Marsan emits a bemused cackle.

"Well, that's not true, and I found, after about two hours on the water, that everything looked the same."

Even more confounding, there are parts of the mine that are utterly different. The support pillars that miners carved out of stone decades ago, and by which Marsan eventually learned to mark distances, can vary greatly in size. Some are little more than 20 feet in diameter, while others are more than 50 feet. Certain areas of the mine have pillars carved out in laser-precise fashion in a ten-by-ten grid. Older sections feature asymmetrical beams with irregular outcroppings that seem to exist for no other reason than to block otherwise orderly aisles.

After nine hours out on the lake that first day, Marsan finally managed to find his bearings by counting pillars and spotting a few conspicuously soot-stained walls. He paddled blind through the squeeze tube, not knowing what lay on the other side.

"This is his M.O.," his wife says. "He takes adventures to the nth degree.
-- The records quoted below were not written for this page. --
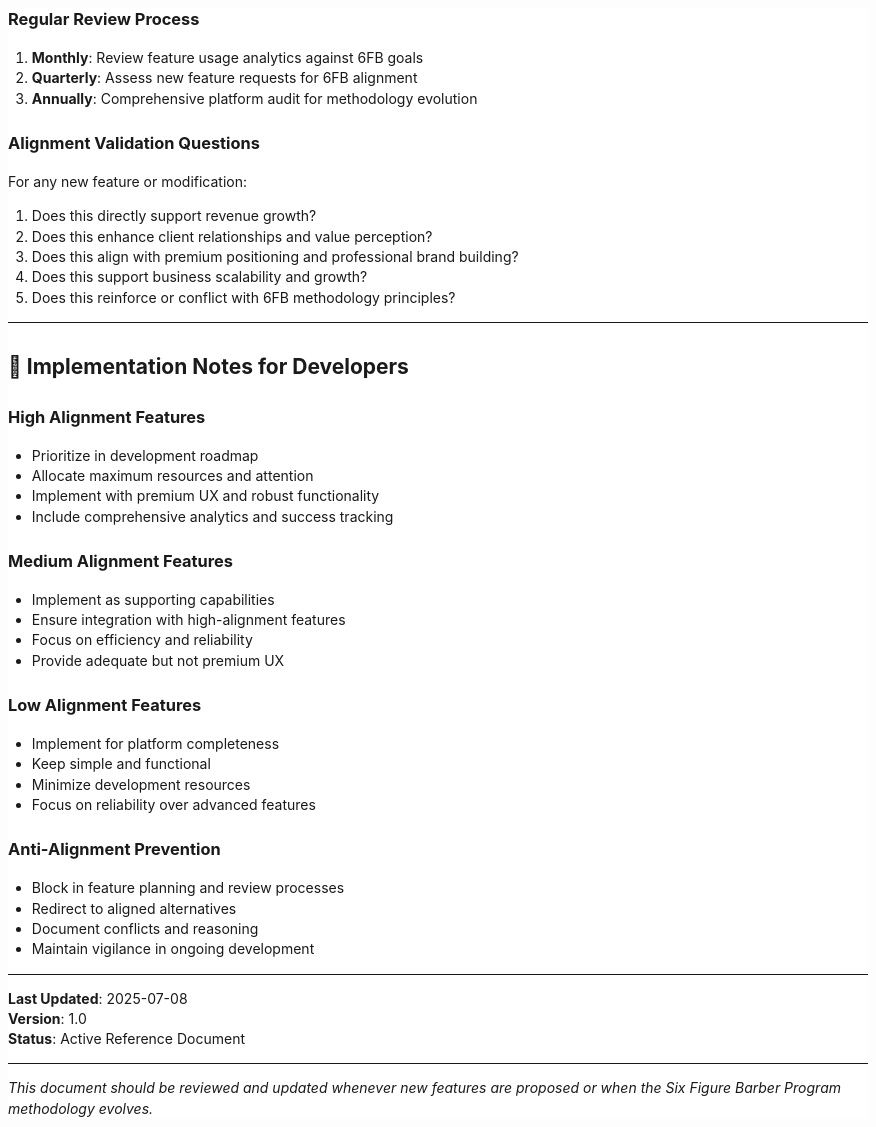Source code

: ### **Regular Review Process**
1. **Monthly**: Review feature usage analytics against 6FB goals
2. **Quarterly**: Assess new feature requests for 6FB alignment
3. **Annually**: Comprehensive platform audit for methodology evolution

### **Alignment Validation Questions**
For any new feature or modification:
1. Does this directly support revenue growth?
2. Does this enhance client relationships and value perception?
3. Does this align with premium positioning and professional brand building?
4. Does this support business scalability and growth?
5. Does this reinforce or conflict with 6FB methodology principles?

---

## 📝 Implementation Notes for Developers

### **High Alignment Features**
- Prioritize in development roadmap
- Allocate maximum resources and attention
- Implement with premium UX and robust functionality
- Include comprehensive analytics and success tracking

### **Medium Alignment Features**
- Implement as supporting capabilities
- Ensure integration with high-alignment features
- Focus on efficiency and reliability
- Provide adequate but not premium UX

### **Low Alignment Features**
- Implement for platform completeness
- Keep simple and functional
- Minimize development resources
- Focus on reliability over advanced features

### **Anti-Alignment Prevention**
- Block in feature planning and review processes
- Redirect to aligned alternatives
- Document conflicts and reasoning
- Maintain vigilance in ongoing development

---

**Last Updated**: 2025-07-08  
**Version**: 1.0  
**Status**: Active Reference Document

---

*This document should be reviewed and updated whenever new features are proposed or when the Six Figure Barber Program methodology evolves.*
I didn't get really concerned about him until he was gone for eight hours."

Marsan and Teddy both come from military backgrounds. He joined the army in 1967, and she and Marsan met and fell in love in the early '80s while both were stationed at Fort Bragg, North Carolina. When he left the military in 1989, the couple moved to Teddy's home state of Missouri.

"In the military, you had camaraderie, you knew to depend on each other," Marsan says, attempting to trace the strange path that brought him to the caving-and-kayaking business. "In civilian life you only depend on yourself, because nobody is out there to help you. That's what we learned from the get-go."
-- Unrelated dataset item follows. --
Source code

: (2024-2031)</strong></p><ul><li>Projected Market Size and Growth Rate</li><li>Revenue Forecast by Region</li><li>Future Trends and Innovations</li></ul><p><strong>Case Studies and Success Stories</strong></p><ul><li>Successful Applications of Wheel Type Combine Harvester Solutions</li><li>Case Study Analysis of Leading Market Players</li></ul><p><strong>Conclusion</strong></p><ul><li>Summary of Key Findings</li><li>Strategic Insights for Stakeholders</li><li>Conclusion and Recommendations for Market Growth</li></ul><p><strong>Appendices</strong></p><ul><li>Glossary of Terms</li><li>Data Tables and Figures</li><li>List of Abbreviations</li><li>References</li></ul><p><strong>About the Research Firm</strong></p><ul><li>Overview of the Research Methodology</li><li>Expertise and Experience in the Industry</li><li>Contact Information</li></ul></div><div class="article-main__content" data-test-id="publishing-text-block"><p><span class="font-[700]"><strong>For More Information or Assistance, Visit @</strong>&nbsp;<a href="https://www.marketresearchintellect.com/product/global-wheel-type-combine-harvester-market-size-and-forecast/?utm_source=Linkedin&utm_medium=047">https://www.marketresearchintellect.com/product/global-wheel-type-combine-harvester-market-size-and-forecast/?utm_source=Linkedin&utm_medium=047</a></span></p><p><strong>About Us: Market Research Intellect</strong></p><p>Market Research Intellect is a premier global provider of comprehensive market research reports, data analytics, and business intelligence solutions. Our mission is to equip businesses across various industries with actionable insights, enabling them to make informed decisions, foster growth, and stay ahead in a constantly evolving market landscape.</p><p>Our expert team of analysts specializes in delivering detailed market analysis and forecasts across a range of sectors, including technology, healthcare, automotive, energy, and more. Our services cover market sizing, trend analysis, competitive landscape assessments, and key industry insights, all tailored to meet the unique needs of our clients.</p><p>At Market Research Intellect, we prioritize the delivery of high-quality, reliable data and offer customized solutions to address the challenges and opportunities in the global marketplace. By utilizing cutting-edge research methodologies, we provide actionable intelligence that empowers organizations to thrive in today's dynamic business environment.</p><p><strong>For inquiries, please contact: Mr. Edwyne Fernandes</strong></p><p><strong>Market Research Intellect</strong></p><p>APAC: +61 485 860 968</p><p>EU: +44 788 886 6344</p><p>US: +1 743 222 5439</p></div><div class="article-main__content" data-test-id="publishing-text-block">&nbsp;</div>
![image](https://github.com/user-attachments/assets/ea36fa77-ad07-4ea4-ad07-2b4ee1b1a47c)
click to enlarge Inside Crystal City Underground. - Tom Carlson
Tom Carlson
Inside Crystal City Underground.

By 1995 the stress of civilian life had reached a tipping point. Marsan bounced between warehouse jobs, driving freight and doing occasional mechanic work around Jefferson County. At the same time, the couple says, their marriage began falling apart.

"We were getting ready to divorce after fifteen years," he says. "We just didn't have anything in common."

Thankfully, a work friend of Marsan's suggested they attend a meeting of a regional caving group, Meramec Valley Grotto, that holds monthly meetings at the Alpine Shop in Kirkwood. Marsan took an immediate liking to the exploration and sense of community that reminded him of his military days.

Teddy, on the other hand, had to overcome a clawing fear of tight spaces and water. She pushed herself to keep up with her husband.

"I'm very claustrophobic," she says of her first cave trips. "They'd take me to the entrance of the cave, I'd get in three feet, come out, vomit and then have to pick up a shovel and bury it."

As for Marsan, he never had a problem with strange environments. Indeed, listening to his life stories is like hearing a tall tale come to life: A sixth-grade dropout, he spent summers hopping trains between Boston and New Hampshire before joining the army at eighteen and shipping off for multiple tours in post-war Korea. After leaving the military he volunteered as a firefighter. Now, in his golden years, he leads tour expeditions into a watery cave.

"Every time I go in, there's always something new in here," he says. Marsan regularly searches for the exact spot where the groundwater poured in decades ago to create the lake and scours for new passages and left-behind machinery.

"There are a few places I can't find again, a few pumps," Marsan says, mentioning how he spotted a trunklike pipe, maybe a foot (or more) in diameter and ten feet long. He doesn't know what it was used for, but that's not really the point.

Later, back out on the water, Marsan's kayak casts a twelve-foot halo as it glides toward a wall. He halts the boat with a prod from his paddle and points his lantern into the crystal-green water.

"Look down on the wall," he says.

It takes a minute for the water to calm and the ripples to flatten. Below the water's surface someone long ago wrote in red paint, "What the hell am I doing here?"

Marsan grins, his expression lit by the ethereal interplay between water and light, stillness and shadow, present and past.

"Ain't this place awesome?" he says again.